Transketolase purification

The cell pellets from 100-mL cell cultures for each variant or wild type were resuspended using cofactor solution containing 2.4 mM ThDP, 9 mM MgCl2 and 50 mM Tris/HCl, pH 7.0. The suspended cells were then transferred to a 50 mL falcon tube for cell lysis by sonication, then centrifuged at 18,900 g for 15 min to collect the cell lysate supernatant. The protein expression level was assessed by 12% SDS/PAGE. TK with nnAAs were overexpressed using a 1 mM IPTG induction. The TK was C-terminally fused to a His6 tag, and so TK variants were purified using a Ni–NTA column. Purity was assessed by 12% SDS PAGE and the concentration measured using the Bradford method. Eluted holo-TK was buffer exchanged into 2.4 mM ThDP, 9 mM MgCl2 and 50 mM Tris/HCl, pH 7.0, and diluted to 0.15 mg/mL or 0.2 mg/mL prior to enzyme activity reactions.

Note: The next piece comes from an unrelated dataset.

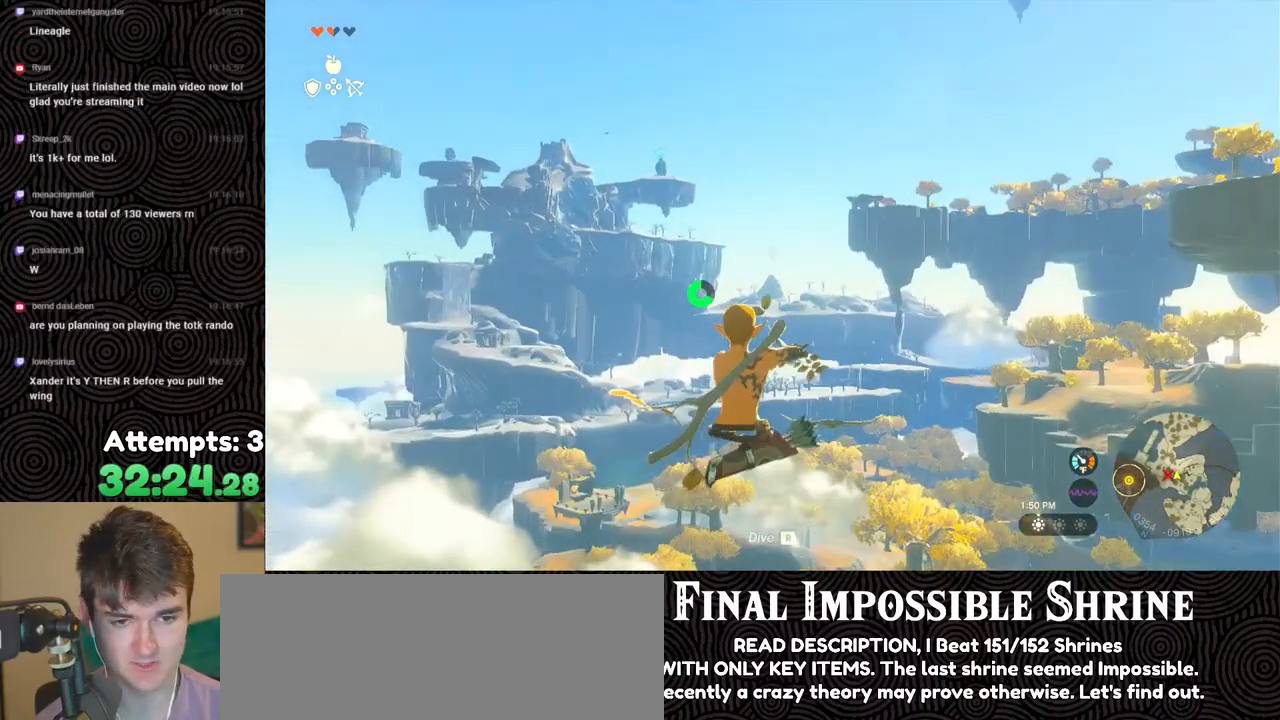
{"buttons": ["R2"], "left_stick": "center", "right_stick": "center", "events": [[150, "R2", "down"]]}
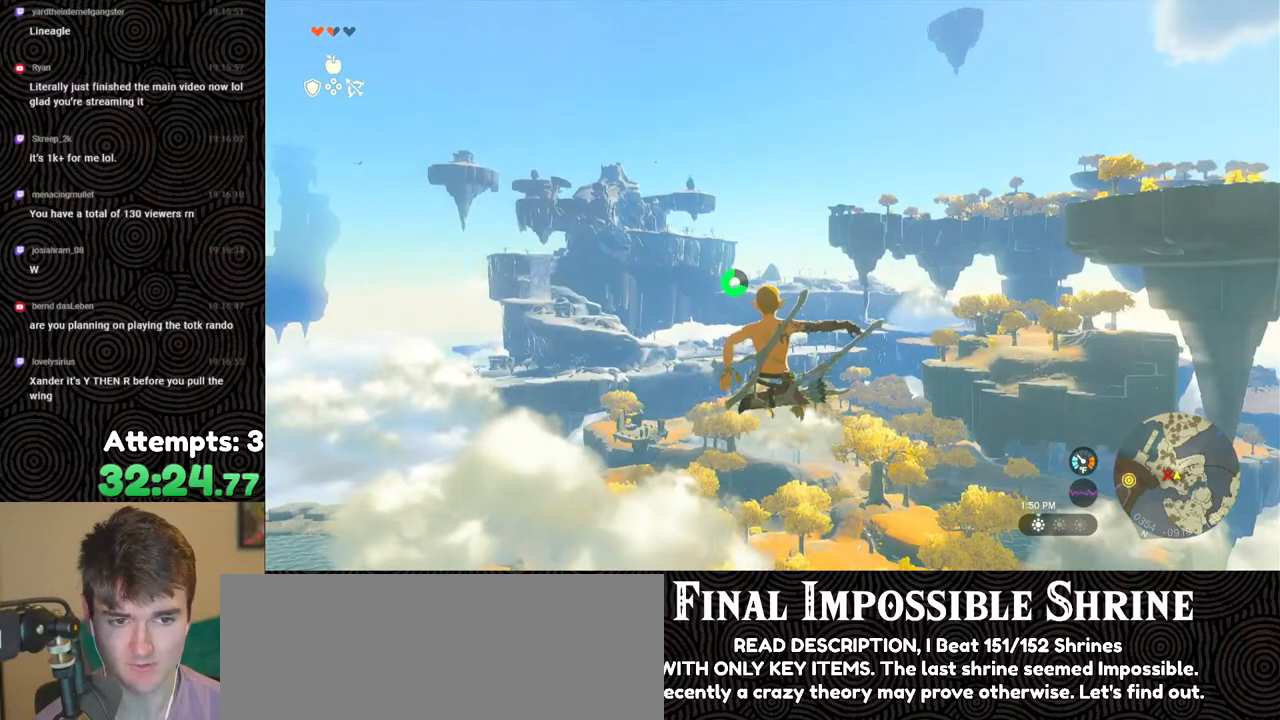
{"buttons": ["R2"], "left_stick": "center", "right_stick": "center", "events": [[83, "Y", "down"], [233, "Y", "up"], [283, "R2", "up"], [400, "R2", "down"]]}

TK activities with aromatic aldehydes

Reactions between aromatic aldehydes and sodium pyruvate were initiated by adding 1 volume of substrate solution containing 150 mM aldehyde, 150 mM Na pyruvate, 50 mM Tris/HCl, pH 7.0, 2.4 mM ThDP, 9 mM MgCl2, to 2 volumes of the 0.15 mg/mL enzyme solution, to give final concentrations of 50 mM aromatic aldehydes and 50 mM sodium pyruvate. After reaction at 25 °C for 24 h, 20 μL of reaction mixture was transferred to 380 μL of 0.1% TFA to quench the reaction. Samples were then analysed by RP-HPLC with an ACE5 C18 reverse-phase column (150 × 9 × 4.6 mm), UV detection at 210 and 250 nm, and a mobile phase at a flow rate of 1.0 mL/min, starting with 70% of A (0.1% TFA) and 30% of B (100% acetonitrile) for 7 min.

Enzyme kinetics

Holo-TK variants at 0.2 mg/mL in 2.4 mM ThDP, 9 mM MgCl2 and 50 mM Tris/HCl, pH 7.0 were combined 1:1 with 2× substrate solutions. Kinetic parameters were obtained at 50 mM pyruvate and a range of 25–150 mM 3-FBA, in final conditions of 0.1 mg/mL holo-TK, 50 mM Tris–HCl pH 7.0, 2.4 mM ThDP, 9 mM MgCl2, at 21 °C. Aliquots of 50 μL were quenched at various times within 24 h by adding 350 μL of 0.1% (v/v) TFA. Triplicate reactions were monitored using RP-HPLC as above. All data were fitted by non-linear regression in OriginPro9.0, using the Michaelis–Menten equation to determine the Km and kcat of wild-type TK and the variants.

NMR analysis

Product fractions were collected from multiple C18 RP-HPLC runs, pooled and concentrated using a vacuum centrifuge until > 1 mg was obtained. This was dissolved in D2O within NMR tubes. 1H-NMR spectra were recorded on Bruker Avance 400, 500, 600 and 700 MHz spectrometers at 25 °C, using the residual protic solvent stated as the internal standard. Chemical shifts are quoted in p.p.m. to the nearest 0.01 p.p.m.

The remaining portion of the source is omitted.